Items listed in a dataset:
⟨

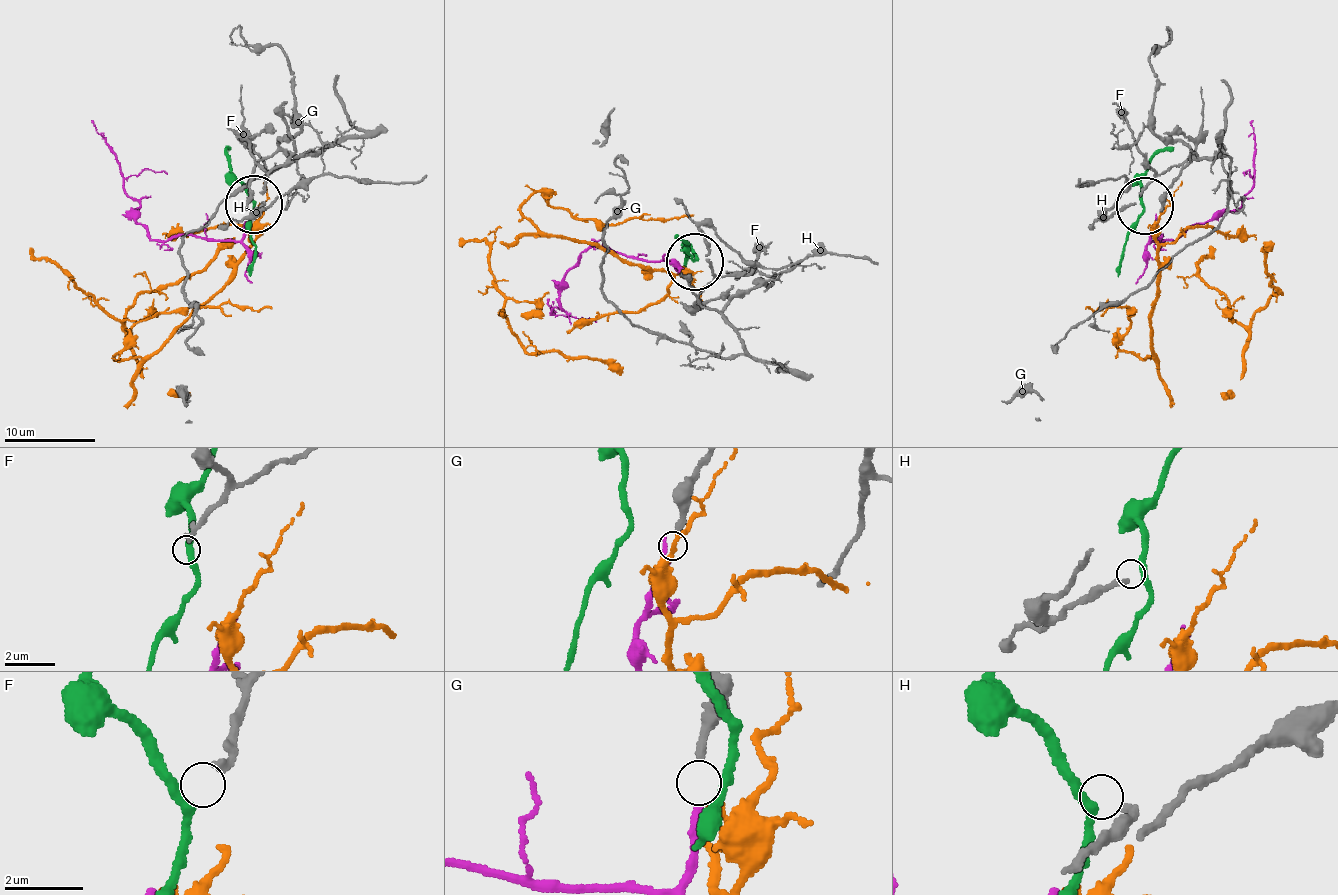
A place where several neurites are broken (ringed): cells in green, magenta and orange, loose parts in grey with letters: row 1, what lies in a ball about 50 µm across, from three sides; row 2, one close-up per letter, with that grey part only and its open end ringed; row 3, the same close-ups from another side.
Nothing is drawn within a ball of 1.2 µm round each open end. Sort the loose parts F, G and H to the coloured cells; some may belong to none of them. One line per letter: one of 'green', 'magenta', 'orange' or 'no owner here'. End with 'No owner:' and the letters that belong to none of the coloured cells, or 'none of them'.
F: no owner here
G: magenta
H: green
No owner: F

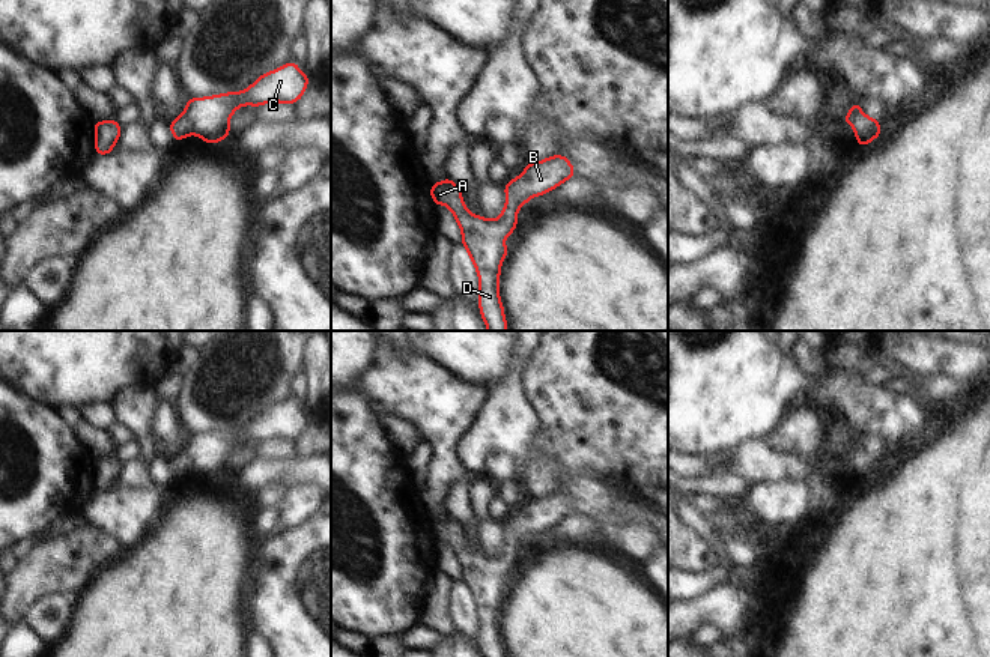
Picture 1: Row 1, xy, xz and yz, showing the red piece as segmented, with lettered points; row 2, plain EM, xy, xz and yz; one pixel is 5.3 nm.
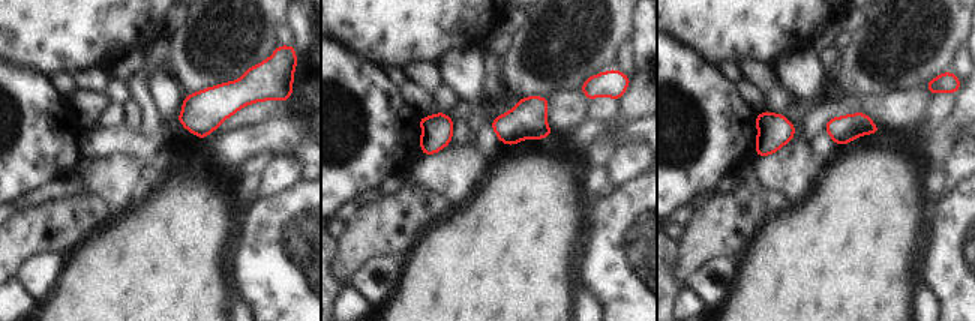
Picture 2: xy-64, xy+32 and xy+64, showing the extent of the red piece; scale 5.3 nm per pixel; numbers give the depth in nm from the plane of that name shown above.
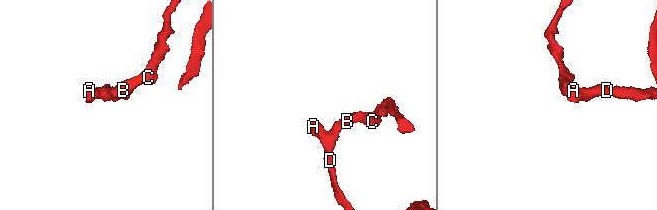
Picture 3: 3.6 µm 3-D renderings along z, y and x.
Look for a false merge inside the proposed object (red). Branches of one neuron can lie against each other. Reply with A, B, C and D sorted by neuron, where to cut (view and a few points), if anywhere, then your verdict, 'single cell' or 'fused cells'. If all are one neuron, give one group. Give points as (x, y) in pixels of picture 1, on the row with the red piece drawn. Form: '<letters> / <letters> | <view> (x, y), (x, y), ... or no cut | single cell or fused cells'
A B C D | no cut | single cell

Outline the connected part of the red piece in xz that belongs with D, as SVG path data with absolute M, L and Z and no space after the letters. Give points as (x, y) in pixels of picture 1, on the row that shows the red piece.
M554 155L539 162L530 162L522 174L504 185L506 206L497 220L471 213L462 200L462 188L448 177L430 186L433 204L445 204L462 230L460 244L477 269L478 307L487 331L507 331L500 299L500 272L509 253L504 239L518 227L519 207L573 176L575 170L567 156Z

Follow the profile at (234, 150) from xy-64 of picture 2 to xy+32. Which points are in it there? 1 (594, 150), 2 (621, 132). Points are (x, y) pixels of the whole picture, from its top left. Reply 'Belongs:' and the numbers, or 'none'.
Belongs: 2

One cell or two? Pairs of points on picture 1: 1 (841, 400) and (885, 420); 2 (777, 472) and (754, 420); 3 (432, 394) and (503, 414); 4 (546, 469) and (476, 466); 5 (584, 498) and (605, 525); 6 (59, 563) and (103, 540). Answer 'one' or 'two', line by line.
1: one
2: two
3: two
4: two
5: one
6: one

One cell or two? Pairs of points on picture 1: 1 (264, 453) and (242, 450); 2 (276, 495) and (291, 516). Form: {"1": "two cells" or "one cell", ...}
{"1": "two cells", "2": "two cells"}

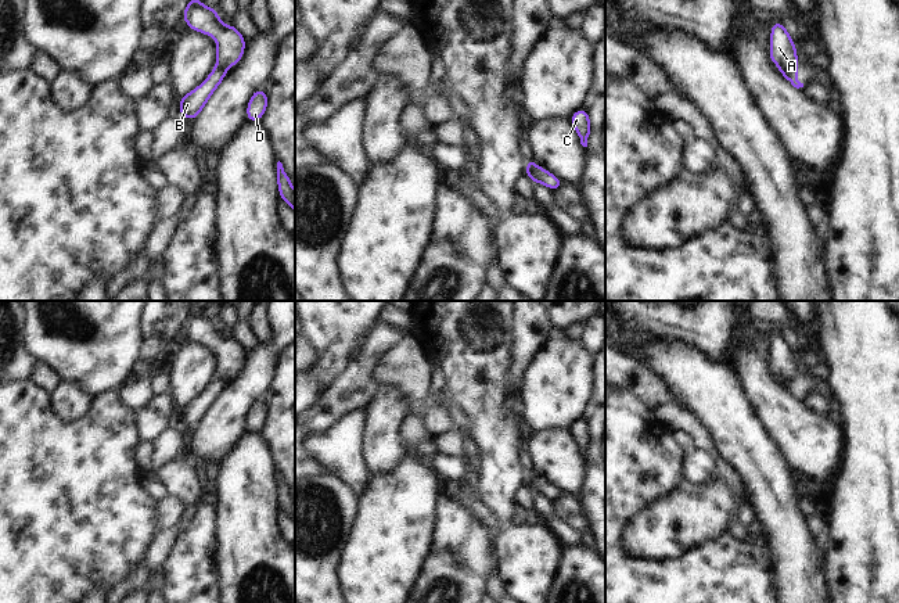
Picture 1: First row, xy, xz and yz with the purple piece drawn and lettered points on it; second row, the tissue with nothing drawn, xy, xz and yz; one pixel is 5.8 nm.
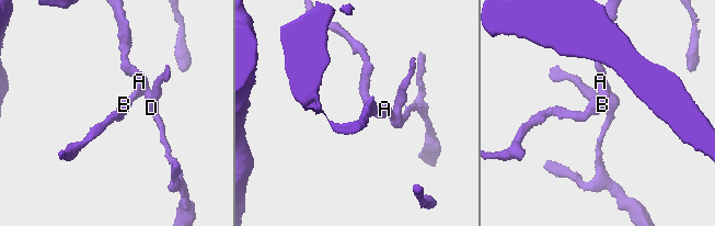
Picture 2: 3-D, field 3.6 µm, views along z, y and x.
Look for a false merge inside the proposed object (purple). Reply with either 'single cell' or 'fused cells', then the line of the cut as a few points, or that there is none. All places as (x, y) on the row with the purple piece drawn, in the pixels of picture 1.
fused cells | xz (533, 161), (533, 175), (540, 182)

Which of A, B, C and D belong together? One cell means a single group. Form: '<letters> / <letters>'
A C D / B

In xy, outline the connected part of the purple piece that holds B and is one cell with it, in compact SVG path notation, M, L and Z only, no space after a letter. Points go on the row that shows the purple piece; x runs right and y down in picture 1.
M216 64L208 78L197 86L193 91L186 93L180 97L179 114L181 118L188 118L195 121L199 115L213 91L219 87L223 82L224 76L227 75L227 67L222 64Z

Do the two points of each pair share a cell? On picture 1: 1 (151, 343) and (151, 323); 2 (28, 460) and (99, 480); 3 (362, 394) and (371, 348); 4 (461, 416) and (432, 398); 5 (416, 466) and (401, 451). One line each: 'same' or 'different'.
1: same
2: same
3: same
4: same
5: different

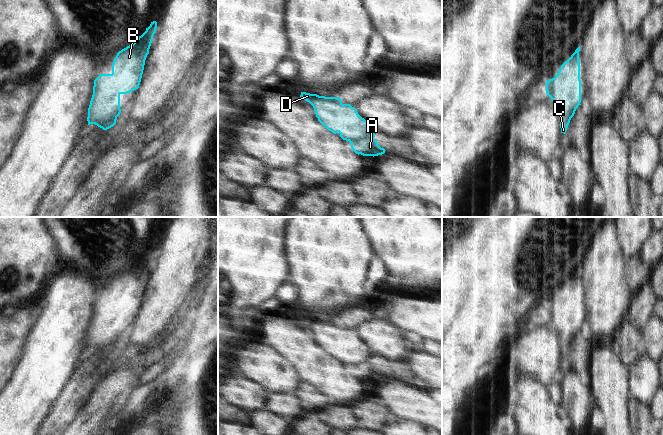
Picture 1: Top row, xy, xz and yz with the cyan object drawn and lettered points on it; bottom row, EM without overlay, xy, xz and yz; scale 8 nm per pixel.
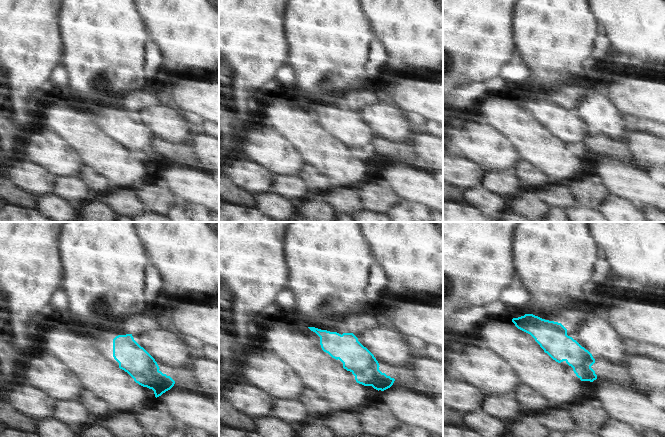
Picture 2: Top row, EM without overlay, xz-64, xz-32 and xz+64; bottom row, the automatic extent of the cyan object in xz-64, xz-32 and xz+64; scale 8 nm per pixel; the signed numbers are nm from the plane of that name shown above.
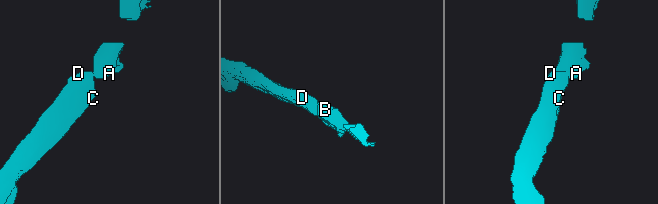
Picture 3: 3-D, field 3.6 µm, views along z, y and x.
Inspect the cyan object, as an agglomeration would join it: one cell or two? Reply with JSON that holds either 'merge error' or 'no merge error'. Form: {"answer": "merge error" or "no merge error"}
{"answer": "no merge error"}

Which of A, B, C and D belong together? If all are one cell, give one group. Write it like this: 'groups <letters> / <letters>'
groups A B C D

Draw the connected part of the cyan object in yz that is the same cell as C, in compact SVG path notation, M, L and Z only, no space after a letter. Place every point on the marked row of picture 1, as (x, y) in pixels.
M580 46L565 61L557 75L546 81L546 94L558 106L561 133L566 133L571 118L581 105Z

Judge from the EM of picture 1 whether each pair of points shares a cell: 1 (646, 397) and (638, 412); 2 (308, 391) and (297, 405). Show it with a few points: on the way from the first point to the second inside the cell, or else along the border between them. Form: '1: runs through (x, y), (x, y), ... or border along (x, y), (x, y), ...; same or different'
1: border along (630, 396), (634, 396), (649, 404); different
2: border along (293, 392), (302, 400), (308, 411); different

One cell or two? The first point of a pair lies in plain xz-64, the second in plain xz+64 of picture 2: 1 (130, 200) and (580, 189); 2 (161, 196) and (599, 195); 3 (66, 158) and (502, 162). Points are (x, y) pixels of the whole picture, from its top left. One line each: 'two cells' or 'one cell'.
1: two cells
2: one cell
3: one cell

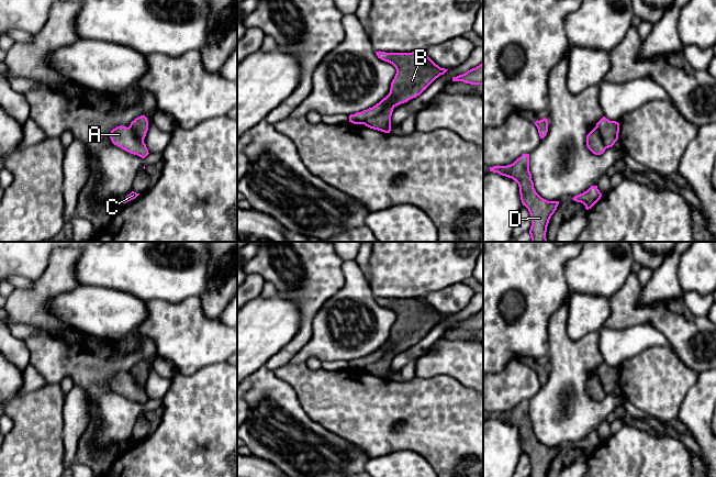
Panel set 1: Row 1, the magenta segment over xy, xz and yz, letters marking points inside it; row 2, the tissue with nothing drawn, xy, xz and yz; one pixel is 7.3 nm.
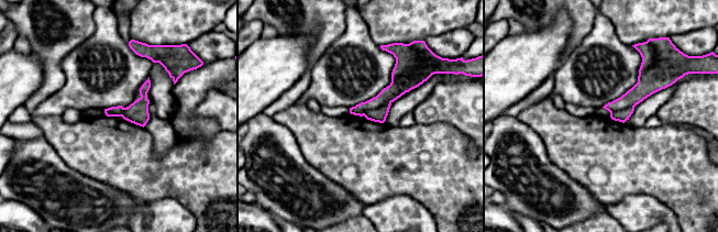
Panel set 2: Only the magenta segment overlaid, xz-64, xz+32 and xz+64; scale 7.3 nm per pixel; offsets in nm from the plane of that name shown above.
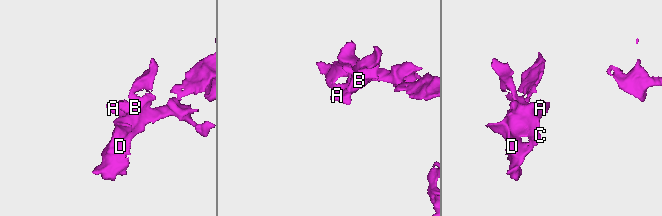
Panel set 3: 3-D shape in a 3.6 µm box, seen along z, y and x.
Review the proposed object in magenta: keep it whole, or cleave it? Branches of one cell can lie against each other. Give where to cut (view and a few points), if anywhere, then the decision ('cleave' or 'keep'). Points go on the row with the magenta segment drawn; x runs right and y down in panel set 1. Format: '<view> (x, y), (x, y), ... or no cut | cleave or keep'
xz (389, 95), (391, 103), (375, 115), (369, 117), (364, 123) | cleave

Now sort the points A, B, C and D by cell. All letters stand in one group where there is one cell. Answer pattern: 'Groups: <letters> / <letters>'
Groups: A C D / B

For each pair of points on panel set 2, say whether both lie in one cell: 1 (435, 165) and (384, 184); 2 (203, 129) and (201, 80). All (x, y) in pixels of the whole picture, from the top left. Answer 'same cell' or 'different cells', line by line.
1: same cell
2: same cell

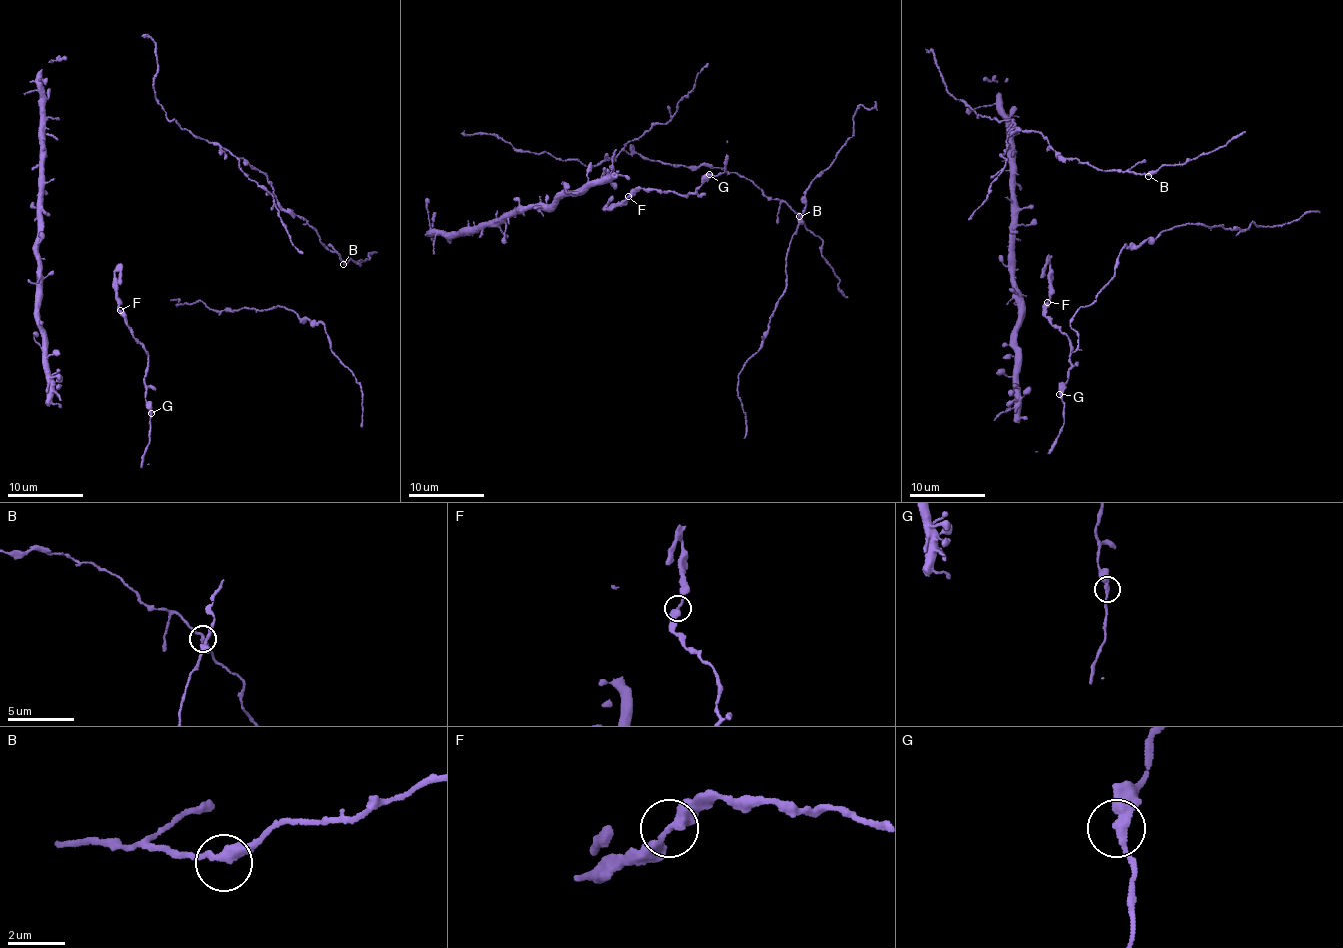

⟩

§ TASK TO CARRY OUT
Extract each line holding the word "views" from the records.

§ PROBLEM SOLUTION
Picture 2: 3-D, field 3.6 µm, views along z, y and x.
Picture 3: 3-D, field 3.6 µm, views along z, y and x.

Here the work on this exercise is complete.